### INSTRUCTIONS FOR THE TASK
Copy out the lines of the material between the line holding "right knee: (312, 365, -18)" and the line holding "right ankle: (568, 433, 45)", inclusive, shifting each keypoint's x coordinate, y coordinate, and depth up by 33 and leaving every other line and number unchanged.

### EXTRACTED RECORDS

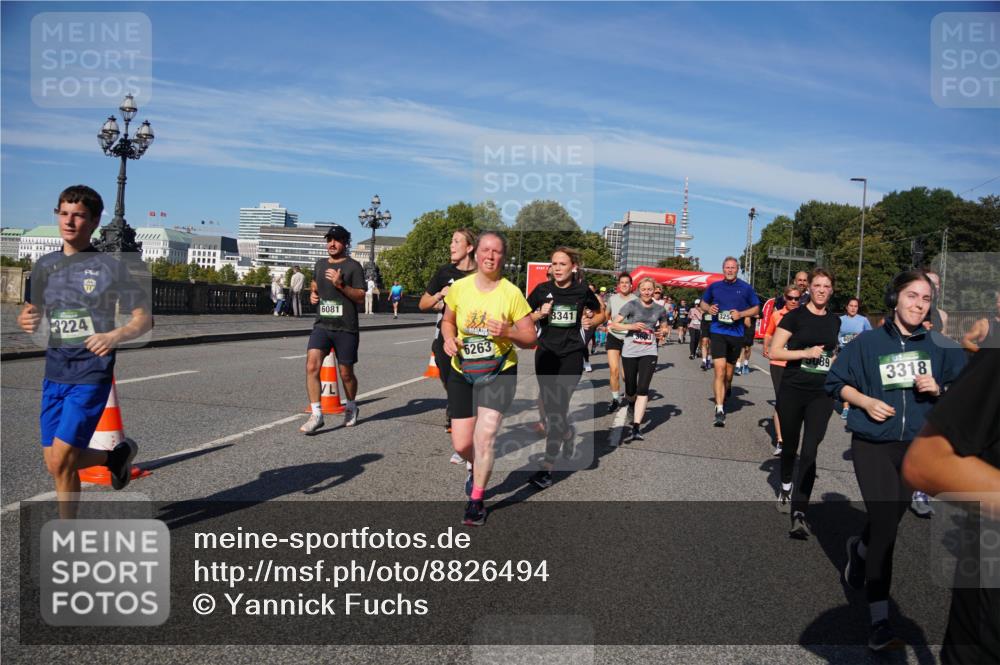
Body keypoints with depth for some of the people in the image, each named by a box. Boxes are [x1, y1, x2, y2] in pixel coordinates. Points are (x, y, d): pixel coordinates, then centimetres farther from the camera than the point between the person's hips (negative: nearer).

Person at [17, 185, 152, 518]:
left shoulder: (111, 266, -6)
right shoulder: (45, 266, 9)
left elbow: (144, 318, -6)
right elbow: (32, 314, 17)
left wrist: (115, 336, -24)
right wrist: (25, 320, -7)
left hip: (91, 374, -6)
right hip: (54, 372, 6)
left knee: (61, 462, -7)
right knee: (54, 463, 11)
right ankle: (117, 455, 36)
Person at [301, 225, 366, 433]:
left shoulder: (353, 266, -3)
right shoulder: (320, 264, 13)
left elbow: (361, 298, -7)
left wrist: (341, 284, -20)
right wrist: (312, 294, 11)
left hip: (346, 329, -3)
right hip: (322, 325, 3)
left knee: (346, 373, 7)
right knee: (312, 365, -18)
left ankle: (351, 407, 35)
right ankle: (316, 414, -14)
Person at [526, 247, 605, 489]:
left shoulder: (582, 291, -2)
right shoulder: (542, 289, -1)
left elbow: (601, 313, 15)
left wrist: (591, 322, -6)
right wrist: (539, 314, -12)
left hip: (572, 354, -3)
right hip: (546, 353, 3)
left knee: (558, 407, -10)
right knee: (549, 407, 10)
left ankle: (547, 466, -8)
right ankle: (568, 433, 45)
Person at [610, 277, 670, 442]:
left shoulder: (660, 309, 6)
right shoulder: (631, 305, -4)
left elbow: (664, 326, 22)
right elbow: (613, 324, -5)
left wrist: (663, 332, -1)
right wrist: (631, 326, -19)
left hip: (648, 353, 1)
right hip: (630, 352, -1)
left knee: (643, 389, -12)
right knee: (631, 390, 9)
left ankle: (636, 429, -14)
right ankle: (632, 404, 47)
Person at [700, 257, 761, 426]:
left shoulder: (746, 288, 1)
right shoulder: (714, 286, 5)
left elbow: (756, 308, 8)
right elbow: (703, 303, 17)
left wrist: (741, 314, -11)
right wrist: (709, 308, -6)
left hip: (736, 334, 1)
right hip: (718, 331, -1)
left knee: (729, 373, 15)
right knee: (720, 370, -14)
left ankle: (725, 393, 46)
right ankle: (719, 410, -16)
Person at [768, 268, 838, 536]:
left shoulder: (835, 321, 10)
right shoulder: (795, 316, -4)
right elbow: (774, 351, -10)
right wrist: (806, 353, -19)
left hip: (821, 395, 2)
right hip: (792, 392, -2)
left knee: (810, 452, -10)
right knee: (790, 446, 14)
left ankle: (799, 513, -10)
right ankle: (786, 486, 43)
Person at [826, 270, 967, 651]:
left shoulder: (939, 346, -2)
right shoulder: (869, 343, -7)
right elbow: (836, 381, 3)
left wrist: (938, 390, -13)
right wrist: (865, 401, -13)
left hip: (916, 447, 3)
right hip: (871, 445, -3)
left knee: (888, 522, 17)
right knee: (884, 526, -10)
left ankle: (859, 550, 52)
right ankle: (880, 621, -1)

### THE COMPLETED TASK
right knee: (345, 398, 15)
left ankle: (384, 440, 68)
right ankle: (349, 447, 19)
Person at [526, 247, 605, 489]:
left shoulder: (615, 324, 31)
right shoulder: (575, 322, 32)
left elbow: (634, 346, 48)
left wrist: (624, 355, 27)
right wrist: (572, 347, 21)
left hip: (605, 387, 30)
right hip: (579, 386, 36)
left knee: (591, 440, 23)
right knee: (582, 440, 43)
left ankle: (580, 499, 25)
right ankle: (601, 466, 78)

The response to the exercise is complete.